#### EXERCICE PROPOSÉ A
Recopiez intégralement et fidèlement le texte consacré à l'investissement dans les propriétés à revenus.

Malgré les hausses, les taux d’intérêt hypothécaires sont aujourd'hui plus bas que ceux de 2008. (Photo: 123RF)
Investir dans les propriétés à revenus, peu importe la forme de l’investissement, sera encore rentable en 2023. Les investisseurs devront toutefois faire preuve de prudence pour trouver la perle rare dans un marché au ralenti et pour miser sur le rendement à long terme plutôt que sur la plus-value des immeubles.
C’est notamment le cas dans le secteur des plex (de deux à cinq logements) ainsi que dans celui des édifices multilogements. Les huit hausses successives du taux directeur de la Banque du Canada ont fortement ralenti le marché québécois en deuxième moitié de 2022.
L’incertitude économique continue de planer au-dessus du marché. La plupart des économistes des institutions financières québécoises entrevoient une récession, d’ampleur variée, d’ici la fin de l’année. L’inflation se résorbe lentement, mais la Banque du Canada a indiqué, en janvier, que si l’économie demeurait en surchauffe, elle n’hésitera pas à faire grimper son taux directeur de nouveau.
Est-ce que cela veut dire d’éviter d’investir dans les propriétés à revenus en 2023? Pas du tout, lancent les experts interrogés par Les Affaires Plus. L’incertitude macroéconomique devrait toutefois inciter les investisseurs à la prudence et à la diligence pour préserver leur rendement.
Prioriser le rendement à long terme
De nombreux investisseurs ont tenté de mettre la main sur plusieurs immeubles à logements au cours des trois dernières années, et ce, malgré la pénurie de stock. En voyant le prix des édifices augmenter à une vitesse supérieure à la normale, certains ont voulu profiter d’une plus-value rapide. Les chiffres de l’Association professionnelle des courtiers immobiliers du Québec (APCIQ) font toutefois état d’une forte baisse du prix médian des plex entre janvier 2022 et janvier 2023, celui-ci passant de 482 500$ l’an dernier à 412 500$ en début d’année (-15%).

#### DONNÉES FOURNIES
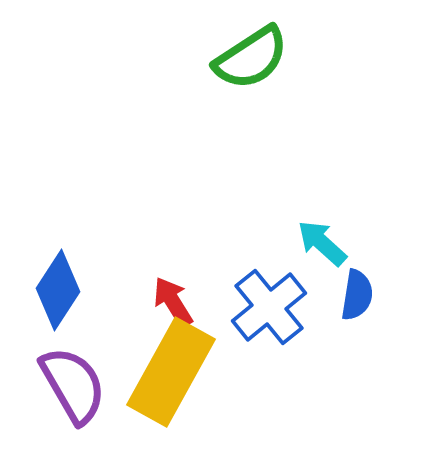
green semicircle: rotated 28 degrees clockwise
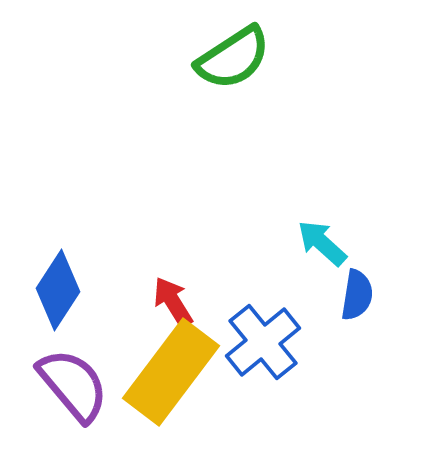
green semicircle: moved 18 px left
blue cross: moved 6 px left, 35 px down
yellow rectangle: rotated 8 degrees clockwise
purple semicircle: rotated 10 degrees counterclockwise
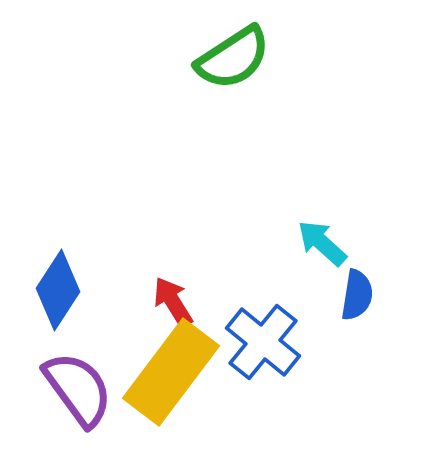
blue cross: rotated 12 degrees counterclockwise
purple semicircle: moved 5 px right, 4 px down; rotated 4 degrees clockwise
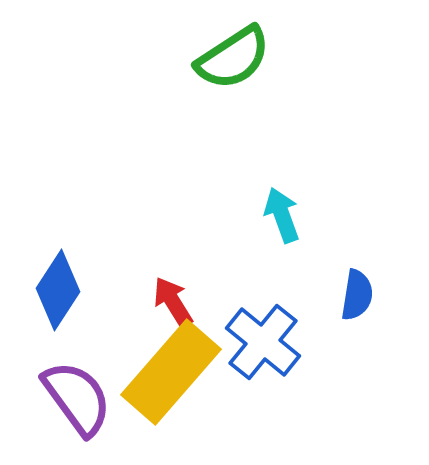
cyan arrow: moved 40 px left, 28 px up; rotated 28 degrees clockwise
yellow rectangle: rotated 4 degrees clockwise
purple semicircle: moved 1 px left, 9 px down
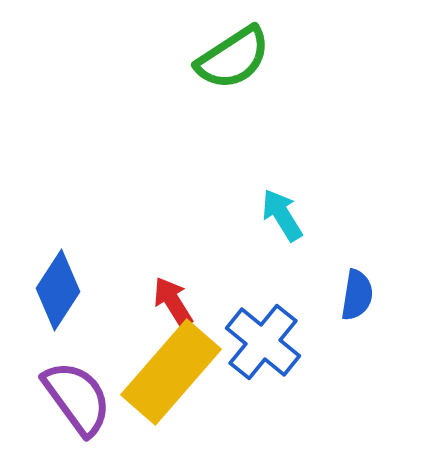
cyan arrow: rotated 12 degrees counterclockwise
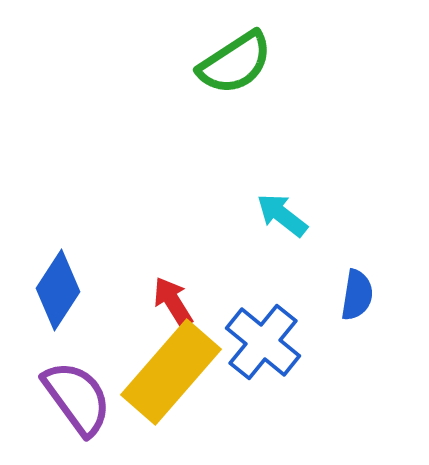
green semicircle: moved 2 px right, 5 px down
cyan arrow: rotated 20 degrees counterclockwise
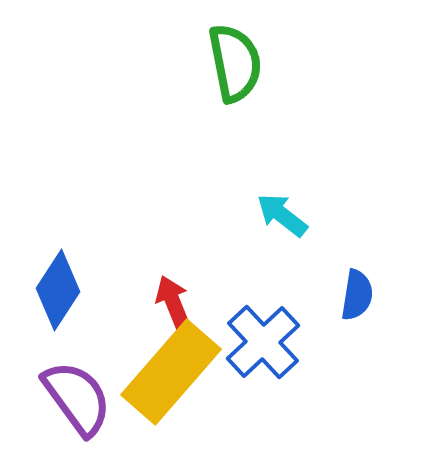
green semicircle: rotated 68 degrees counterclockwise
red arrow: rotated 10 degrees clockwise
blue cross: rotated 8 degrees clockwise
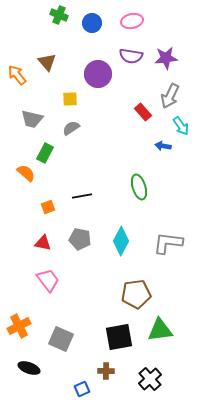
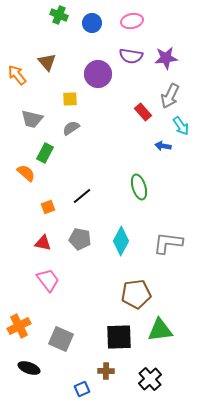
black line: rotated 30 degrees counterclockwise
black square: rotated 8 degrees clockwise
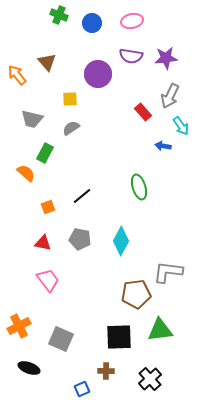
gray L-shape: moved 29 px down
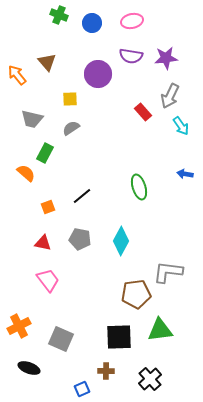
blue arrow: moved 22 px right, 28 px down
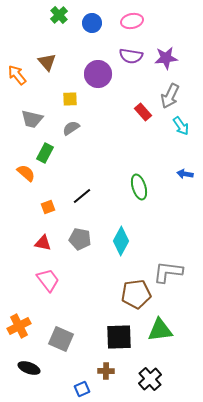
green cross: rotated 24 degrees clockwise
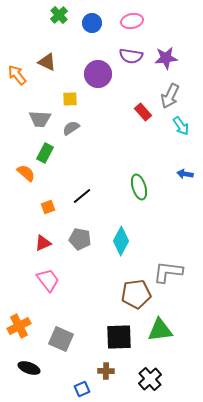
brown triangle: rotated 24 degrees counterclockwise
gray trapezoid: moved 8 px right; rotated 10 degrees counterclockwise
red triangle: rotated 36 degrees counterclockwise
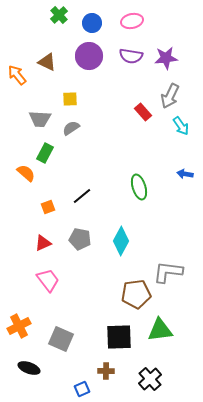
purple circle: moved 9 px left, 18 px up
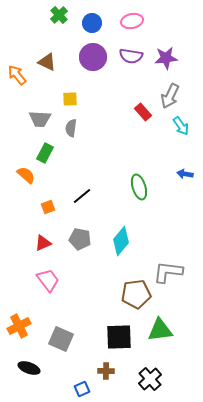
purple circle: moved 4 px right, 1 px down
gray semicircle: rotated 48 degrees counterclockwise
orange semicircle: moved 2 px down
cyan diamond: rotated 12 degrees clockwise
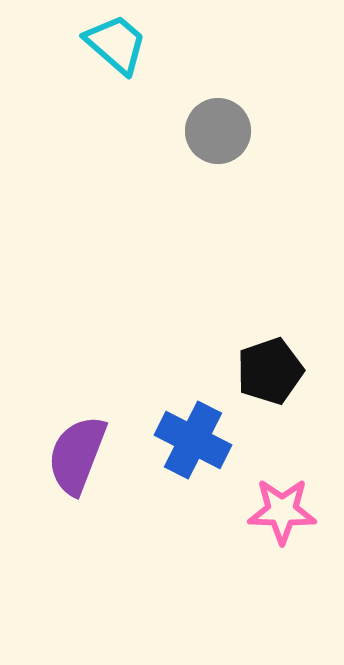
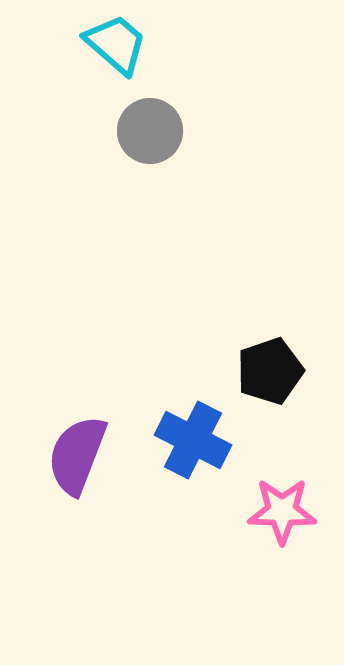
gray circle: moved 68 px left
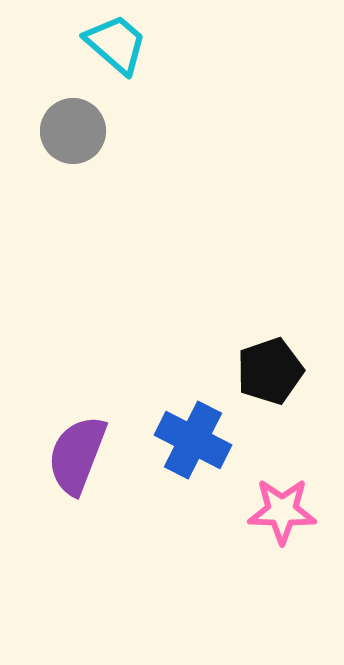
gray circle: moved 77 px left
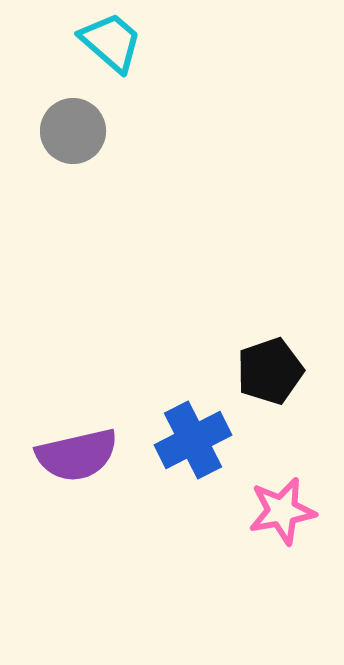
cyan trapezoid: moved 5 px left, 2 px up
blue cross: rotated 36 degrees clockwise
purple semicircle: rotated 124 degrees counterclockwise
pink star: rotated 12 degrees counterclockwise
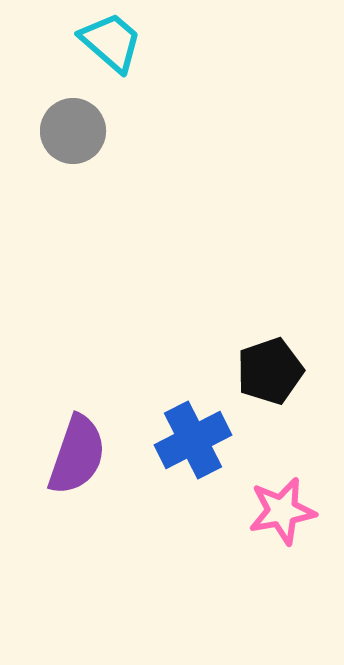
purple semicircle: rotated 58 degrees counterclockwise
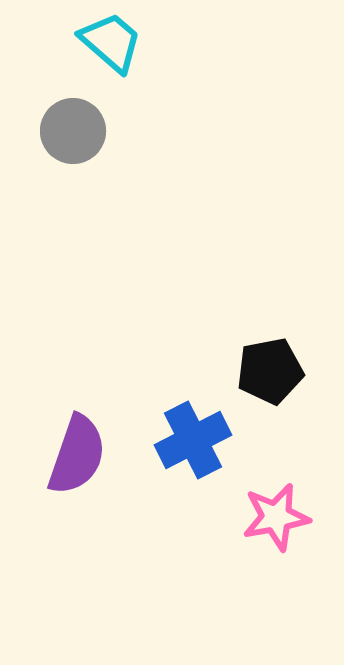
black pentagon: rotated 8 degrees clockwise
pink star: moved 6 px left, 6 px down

#### EXERCICE PROPOSÉ B
Reproduisez à l'identique les lignes de la liste, de celle qui contient « cyan trapezoid: moved 5 px left, 2 px up » jusqu'à la fin de la liste, ces deux bornes comprises. N'incluez pas les images dans votre réponse.

#### CORRIGÉ A
Malgré les hausses, les taux d’intérêt hypothécaires sont aujourd'hui plus bas que ceux de 2008. (Photo: 123RF)
Investir dans les propriétés à revenus, peu importe la forme de l’investissement, sera encore rentable en 2023. Les investisseurs devront toutefois faire preuve de prudence pour trouver la perle rare dans un marché au ralenti et pour miser sur le rendement à long terme plutôt que sur la plus-value des immeubles.
C’est notamment le cas dans le secteur des plex (de deux à cinq logements) ainsi que dans celui des édifices multilogements. Les huit hausses successives du taux directeur de la Banque du Canada ont fortement ralenti le marché québécois en deuxième moitié de 2022.
L’incertitude économique continue de planer au-dessus du marché. La plupart des économistes des institutions financières québécoises entrevoient une récession, d’ampleur variée, d’ici la fin de l’année. L’inflation se résorbe lentement, mais la Banque du Canada a indiqué, en janvier, que si l’économie demeurait en surchauffe, elle n’hésitera pas à faire grimper son taux directeur de nouveau.
Est-ce que cela veut dire d’éviter d’investir dans les propriétés à revenus en 2023? Pas du tout, lancent les experts interrogés par Les Affaires Plus. L’incertitude macroéconomique devrait toutefois inciter les investisseurs à la prudence et à la diligence pour préserver leur rendement.
Prioriser le rendement à long terme
De nombreux investisseurs ont tenté de mettre la main sur plusieurs immeubles à logements au cours des trois dernières années, et ce, malgré la pénurie de stock. En voyant le prix des édifices augmenter à une vitesse supérieure à la normale, certains ont voulu profiter d’une plus-value rapide. Les chiffres de l’Association professionnelle des courtiers immobiliers du Québec (APCIQ) font toutefois état d’une forte baisse du prix médian des plex entre janvier 2022 et janvier 2023, celui-ci passant de 482 500$ l’an dernier à 412 500$ en début d’année (-15%).

#### CORRIGÉ B
cyan trapezoid: moved 5 px left, 2 px up
blue cross: rotated 36 degrees clockwise
purple semicircle: rotated 124 degrees counterclockwise
pink star: rotated 12 degrees counterclockwise
purple semicircle: rotated 58 degrees counterclockwise
black pentagon: rotated 8 degrees clockwise
pink star: moved 6 px left, 6 px down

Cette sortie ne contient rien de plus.